Earnings from merchandise exports increased by 3.4% to $ 878 million in April 2024 compared to $ 849 million in April 2023. In March merchandise exports increased by 9.8% to $ 1,139 million. Exports value in April last year was lowest since April 2021.
Expenditure on merchandise imports recorded a marginal increase of 0.3% to 1,435 million in April 2024 compared to $ 1,431 million in April 2023. In March imports amounted to $1,508 million.
First four months exports were up 5.5% to $4 billion and imports by 9.5% to $ 5.8 billion.
The deficit in the merchandise trade account narrowed to $ 558 million in April 2024 from $ 583 million recorded in April 2023. However, it widened compared to March 2024 ($ 359 million). Meanwhile, the cumulative deficit in the trade account during January to April 2024 widened to $ 1,777 million from $ 1,479 million recorded over the same period in 2023.
In exports, there was an increase in earnings across all major categories of exports, where industrial exports increased the most, despite a decline in garments exports. The increase in industrial goods exports in April 2024 was mainly contributed by petroleum products due to the increase in volumes of bunkering and aviation fuel exports. Earnings from exports of agricultural goods improved in April 2024 mainly driven by coconut-related products and tea (led by higher volumes), despite a decline in spice exports. Earnings from mineral exports also increased in April 2024. However, earnings from exports declined in April 2024 compared to March 2024, resulting in broad-based declines due to festive seasonal effects.
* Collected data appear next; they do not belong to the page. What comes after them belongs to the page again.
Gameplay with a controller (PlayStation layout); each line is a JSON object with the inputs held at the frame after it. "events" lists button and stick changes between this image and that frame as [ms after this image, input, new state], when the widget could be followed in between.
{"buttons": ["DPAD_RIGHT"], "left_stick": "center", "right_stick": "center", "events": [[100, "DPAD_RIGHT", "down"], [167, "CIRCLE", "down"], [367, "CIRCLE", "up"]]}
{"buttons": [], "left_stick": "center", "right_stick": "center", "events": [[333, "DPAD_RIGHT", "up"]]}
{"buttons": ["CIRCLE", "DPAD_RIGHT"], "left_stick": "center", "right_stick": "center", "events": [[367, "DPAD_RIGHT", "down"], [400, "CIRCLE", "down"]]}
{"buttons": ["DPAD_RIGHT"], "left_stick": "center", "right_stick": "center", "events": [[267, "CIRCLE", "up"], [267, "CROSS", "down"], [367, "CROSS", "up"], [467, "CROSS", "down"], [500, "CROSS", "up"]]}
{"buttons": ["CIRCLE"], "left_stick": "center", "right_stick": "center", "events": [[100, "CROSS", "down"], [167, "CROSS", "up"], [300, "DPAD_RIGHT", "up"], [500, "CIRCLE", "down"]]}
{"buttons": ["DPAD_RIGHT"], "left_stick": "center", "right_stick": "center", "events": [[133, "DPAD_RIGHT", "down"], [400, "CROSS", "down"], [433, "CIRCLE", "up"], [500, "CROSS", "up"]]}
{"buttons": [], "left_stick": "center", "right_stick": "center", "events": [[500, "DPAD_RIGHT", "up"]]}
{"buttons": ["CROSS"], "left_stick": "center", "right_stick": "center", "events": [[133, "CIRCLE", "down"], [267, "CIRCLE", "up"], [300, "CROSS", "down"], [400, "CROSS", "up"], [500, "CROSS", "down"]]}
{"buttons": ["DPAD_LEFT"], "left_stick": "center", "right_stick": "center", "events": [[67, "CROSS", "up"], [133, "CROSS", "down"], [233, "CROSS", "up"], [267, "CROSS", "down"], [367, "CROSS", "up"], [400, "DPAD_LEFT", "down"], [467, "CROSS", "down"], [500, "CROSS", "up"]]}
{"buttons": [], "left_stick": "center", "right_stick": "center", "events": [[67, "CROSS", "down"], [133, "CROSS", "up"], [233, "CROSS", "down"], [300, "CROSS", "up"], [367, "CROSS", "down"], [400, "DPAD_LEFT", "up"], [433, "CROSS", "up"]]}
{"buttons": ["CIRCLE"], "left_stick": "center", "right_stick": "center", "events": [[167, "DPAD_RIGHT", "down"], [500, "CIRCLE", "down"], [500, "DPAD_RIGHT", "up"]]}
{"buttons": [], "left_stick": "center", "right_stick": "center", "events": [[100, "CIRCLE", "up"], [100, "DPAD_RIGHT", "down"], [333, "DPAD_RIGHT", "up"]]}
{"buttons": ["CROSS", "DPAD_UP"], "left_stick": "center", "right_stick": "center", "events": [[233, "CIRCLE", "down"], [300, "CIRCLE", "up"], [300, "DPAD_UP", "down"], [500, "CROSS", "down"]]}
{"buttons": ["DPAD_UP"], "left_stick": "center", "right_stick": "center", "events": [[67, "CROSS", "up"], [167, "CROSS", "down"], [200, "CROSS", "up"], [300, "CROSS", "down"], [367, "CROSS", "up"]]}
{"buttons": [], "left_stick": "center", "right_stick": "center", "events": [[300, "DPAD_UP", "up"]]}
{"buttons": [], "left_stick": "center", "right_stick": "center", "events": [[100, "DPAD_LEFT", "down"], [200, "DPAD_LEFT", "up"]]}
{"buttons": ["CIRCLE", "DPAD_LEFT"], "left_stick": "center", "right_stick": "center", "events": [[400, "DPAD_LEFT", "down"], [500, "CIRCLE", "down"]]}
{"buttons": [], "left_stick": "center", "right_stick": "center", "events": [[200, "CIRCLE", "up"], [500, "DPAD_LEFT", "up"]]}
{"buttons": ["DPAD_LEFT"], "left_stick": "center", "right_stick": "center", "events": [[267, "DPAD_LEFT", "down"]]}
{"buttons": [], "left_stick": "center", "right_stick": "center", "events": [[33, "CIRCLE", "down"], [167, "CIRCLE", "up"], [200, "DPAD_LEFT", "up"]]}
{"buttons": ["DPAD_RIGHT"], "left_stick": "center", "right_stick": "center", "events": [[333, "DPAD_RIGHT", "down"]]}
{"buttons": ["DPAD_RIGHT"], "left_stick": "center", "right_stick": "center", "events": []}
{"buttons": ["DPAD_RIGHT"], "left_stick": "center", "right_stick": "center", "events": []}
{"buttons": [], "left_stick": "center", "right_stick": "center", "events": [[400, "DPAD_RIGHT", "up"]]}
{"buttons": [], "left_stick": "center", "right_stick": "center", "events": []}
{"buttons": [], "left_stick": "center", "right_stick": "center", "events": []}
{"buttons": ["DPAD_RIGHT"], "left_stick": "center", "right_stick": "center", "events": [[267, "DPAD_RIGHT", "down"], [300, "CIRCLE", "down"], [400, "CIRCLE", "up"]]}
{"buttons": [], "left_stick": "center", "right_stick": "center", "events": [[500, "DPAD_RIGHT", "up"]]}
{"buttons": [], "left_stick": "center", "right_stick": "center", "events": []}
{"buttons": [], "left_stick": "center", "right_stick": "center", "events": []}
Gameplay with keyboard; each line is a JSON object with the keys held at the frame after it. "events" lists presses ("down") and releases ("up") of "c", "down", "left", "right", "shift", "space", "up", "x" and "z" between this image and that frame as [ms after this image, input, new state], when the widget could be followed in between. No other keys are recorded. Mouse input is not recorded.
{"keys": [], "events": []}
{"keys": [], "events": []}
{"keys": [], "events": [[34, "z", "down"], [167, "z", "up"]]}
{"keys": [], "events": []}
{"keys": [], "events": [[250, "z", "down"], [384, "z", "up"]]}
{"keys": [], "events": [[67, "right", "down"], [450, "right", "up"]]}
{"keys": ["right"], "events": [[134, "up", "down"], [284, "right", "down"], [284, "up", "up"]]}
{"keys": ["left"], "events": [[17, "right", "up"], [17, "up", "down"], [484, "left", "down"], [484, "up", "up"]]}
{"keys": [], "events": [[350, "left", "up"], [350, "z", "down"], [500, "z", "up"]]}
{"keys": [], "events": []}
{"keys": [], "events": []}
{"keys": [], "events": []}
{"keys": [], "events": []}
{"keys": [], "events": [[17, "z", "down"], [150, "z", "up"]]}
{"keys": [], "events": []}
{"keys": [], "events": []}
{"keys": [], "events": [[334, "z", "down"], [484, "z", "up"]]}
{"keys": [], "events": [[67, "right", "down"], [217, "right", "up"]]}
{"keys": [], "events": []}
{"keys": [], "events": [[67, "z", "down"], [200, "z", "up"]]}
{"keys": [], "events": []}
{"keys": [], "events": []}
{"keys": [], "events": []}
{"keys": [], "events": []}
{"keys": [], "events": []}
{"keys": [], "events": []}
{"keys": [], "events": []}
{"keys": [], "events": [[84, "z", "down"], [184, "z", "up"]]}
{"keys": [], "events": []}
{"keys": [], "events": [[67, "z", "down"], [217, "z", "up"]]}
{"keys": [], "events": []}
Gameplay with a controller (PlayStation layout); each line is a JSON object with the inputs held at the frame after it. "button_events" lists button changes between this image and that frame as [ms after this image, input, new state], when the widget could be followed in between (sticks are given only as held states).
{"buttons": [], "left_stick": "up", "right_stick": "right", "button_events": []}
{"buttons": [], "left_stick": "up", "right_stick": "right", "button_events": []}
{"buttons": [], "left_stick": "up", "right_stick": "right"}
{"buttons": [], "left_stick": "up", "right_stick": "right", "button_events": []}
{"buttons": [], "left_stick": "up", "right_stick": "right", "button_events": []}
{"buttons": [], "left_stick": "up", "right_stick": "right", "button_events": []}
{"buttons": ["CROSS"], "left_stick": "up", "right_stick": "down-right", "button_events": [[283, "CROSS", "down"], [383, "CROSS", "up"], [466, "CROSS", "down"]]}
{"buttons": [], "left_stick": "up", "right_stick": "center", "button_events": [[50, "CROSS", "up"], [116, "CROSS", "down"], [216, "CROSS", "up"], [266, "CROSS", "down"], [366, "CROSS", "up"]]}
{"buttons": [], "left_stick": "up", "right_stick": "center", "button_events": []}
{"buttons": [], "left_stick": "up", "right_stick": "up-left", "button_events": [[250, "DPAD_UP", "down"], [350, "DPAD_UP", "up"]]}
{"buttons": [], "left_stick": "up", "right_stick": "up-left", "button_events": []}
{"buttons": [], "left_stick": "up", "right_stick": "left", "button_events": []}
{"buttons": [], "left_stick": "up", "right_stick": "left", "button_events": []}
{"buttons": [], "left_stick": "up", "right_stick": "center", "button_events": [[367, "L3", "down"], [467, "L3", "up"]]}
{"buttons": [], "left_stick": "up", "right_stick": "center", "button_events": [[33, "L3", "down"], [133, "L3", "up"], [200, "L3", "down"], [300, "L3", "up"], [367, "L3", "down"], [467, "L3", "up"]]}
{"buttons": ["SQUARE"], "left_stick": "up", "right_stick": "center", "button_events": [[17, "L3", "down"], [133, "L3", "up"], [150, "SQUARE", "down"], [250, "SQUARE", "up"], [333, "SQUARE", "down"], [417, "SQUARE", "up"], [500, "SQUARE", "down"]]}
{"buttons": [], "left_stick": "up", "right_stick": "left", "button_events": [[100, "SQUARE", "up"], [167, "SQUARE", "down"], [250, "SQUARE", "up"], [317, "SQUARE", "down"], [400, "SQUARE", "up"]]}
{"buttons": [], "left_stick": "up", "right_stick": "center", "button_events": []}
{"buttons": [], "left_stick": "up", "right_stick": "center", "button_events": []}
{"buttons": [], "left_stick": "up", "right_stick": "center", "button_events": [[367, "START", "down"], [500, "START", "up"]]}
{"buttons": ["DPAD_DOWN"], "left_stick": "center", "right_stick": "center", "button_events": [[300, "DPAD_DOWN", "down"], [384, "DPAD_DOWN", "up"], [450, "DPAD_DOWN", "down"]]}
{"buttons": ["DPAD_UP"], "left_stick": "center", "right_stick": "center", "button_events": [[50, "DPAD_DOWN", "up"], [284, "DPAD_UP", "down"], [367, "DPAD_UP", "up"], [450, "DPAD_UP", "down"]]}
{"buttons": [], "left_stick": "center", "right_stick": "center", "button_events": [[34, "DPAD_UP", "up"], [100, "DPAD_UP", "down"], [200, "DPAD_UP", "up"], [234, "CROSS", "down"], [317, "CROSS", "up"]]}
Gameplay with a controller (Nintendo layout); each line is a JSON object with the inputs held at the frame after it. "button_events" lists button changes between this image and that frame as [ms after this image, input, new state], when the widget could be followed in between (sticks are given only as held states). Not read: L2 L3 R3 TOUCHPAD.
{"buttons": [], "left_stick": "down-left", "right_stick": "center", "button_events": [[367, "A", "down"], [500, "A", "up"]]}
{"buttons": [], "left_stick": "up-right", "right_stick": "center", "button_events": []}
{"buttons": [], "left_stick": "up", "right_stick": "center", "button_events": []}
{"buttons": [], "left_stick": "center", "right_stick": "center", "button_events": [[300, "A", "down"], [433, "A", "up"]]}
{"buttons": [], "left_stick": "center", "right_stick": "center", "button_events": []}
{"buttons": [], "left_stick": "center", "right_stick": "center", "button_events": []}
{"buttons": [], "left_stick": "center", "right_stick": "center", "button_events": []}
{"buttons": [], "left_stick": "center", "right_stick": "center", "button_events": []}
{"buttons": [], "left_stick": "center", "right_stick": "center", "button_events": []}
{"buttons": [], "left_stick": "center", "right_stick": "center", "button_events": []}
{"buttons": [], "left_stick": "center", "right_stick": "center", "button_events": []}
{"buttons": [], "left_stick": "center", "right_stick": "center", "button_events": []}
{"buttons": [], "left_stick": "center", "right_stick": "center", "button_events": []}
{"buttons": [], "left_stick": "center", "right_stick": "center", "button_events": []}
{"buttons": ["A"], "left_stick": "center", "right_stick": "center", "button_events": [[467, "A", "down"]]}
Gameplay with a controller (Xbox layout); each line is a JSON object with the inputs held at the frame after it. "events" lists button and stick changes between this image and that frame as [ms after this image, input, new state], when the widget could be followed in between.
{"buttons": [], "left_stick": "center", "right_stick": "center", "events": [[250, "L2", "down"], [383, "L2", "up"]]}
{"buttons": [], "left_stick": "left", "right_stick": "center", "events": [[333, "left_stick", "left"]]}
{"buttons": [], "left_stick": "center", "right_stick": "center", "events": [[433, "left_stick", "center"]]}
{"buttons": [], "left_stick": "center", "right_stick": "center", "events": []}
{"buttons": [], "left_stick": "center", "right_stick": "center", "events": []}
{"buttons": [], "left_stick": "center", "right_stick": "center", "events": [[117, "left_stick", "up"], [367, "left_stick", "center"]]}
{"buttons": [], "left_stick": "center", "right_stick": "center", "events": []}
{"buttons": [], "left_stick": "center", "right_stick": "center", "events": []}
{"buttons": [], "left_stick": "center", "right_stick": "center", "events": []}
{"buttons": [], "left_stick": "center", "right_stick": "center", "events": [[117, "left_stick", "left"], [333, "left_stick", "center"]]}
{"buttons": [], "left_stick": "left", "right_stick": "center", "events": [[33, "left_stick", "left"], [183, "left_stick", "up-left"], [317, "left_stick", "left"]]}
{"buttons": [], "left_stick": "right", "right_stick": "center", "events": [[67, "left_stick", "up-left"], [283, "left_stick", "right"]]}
CBSL also said expenditure of investment goods contributed to this increase in import expenditure, while a decline was recorded in the import of intermediate and consumer goods. The decline in expenditure on consumer goods imports in April 2024 compared to a year ago was due to the decline in expenditure on non-food consumer goods led by lower medical and pharmaceutical imports. Meanwhile, expenditure on intermediate goods imports declined primarily due to lower fuel imports compared to April 2023.
However, expenditure on textiles and textile articles, base metals (mainly iron and steel) and chemical products increased in April 2024. Expenditure on investment goods recorded a broad-based increase, driven primarily by higher imports of machinery and equipment and building materials. Meanwhile, expenditure on imports in April 2024 declined compared to March 2024 primarily due to the decline in fuel expenditure.
Terms of trade, i.e., the ratio of the price of exports to the price of imports, improved by 9.6% in April 2024 compared to April 2023, as the decline in the prices of imports surpassed the decline in the prices of exports. The export volume index increased by 5.0%, while the unit value index declined by 1.5%, implying that the increase in export earnings in April 2024 compared to April 2023 can be attributed to higher export volumes.
Similarly, the import volume index improved by 11.7%, while the unit value index declined by 10.2%, implying that the increase in import expenditure in April 2024 compared to April 2023 was also driven by the volume effect.